▸ **Exercise prompt**
Reproduce the entries exactly, beginning with the line containing "# DOM Assignment 5" and ending with their last line, both included.

Dataset entries:
◇ ◇ ◇ ◇

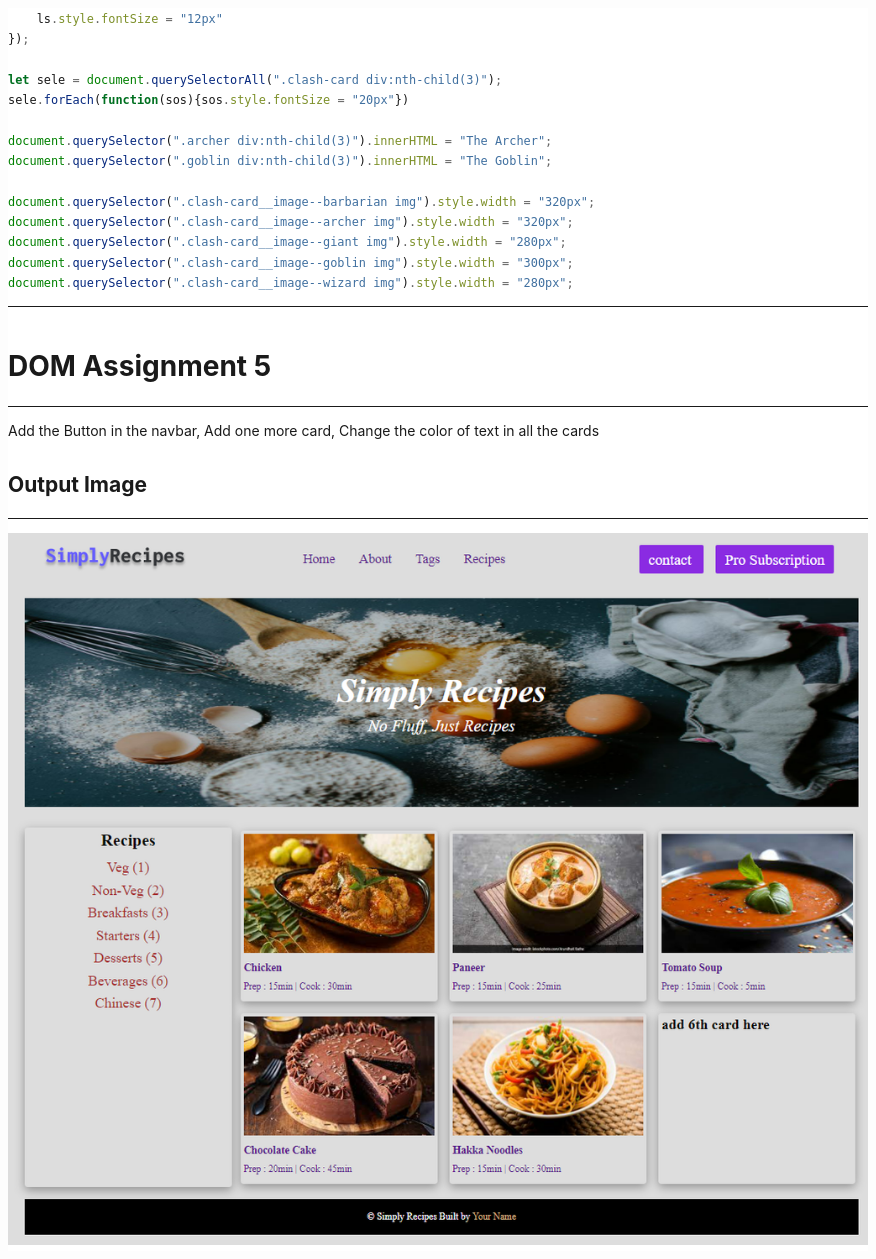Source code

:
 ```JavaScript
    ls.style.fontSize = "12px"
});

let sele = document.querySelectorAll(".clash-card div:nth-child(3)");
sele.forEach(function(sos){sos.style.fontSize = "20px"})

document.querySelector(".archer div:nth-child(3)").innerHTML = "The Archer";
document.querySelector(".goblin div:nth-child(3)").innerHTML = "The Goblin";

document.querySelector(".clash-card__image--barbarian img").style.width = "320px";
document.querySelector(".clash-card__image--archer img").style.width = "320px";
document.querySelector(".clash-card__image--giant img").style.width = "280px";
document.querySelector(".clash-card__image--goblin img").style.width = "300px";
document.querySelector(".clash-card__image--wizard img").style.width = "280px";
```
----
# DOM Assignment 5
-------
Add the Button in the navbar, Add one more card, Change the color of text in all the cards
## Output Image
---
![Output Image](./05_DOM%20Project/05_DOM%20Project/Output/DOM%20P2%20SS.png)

◇ ◇ ◇ ◇

▸ **Answer space**
# DOM Assignment 5
-------
Add the Button in the navbar, Add one more card, Change the color of text in all the cards
## Output Image
---
![Output Image](./05_DOM%20Project/05_DOM%20Project/Output/DOM%20P2%20SS.png)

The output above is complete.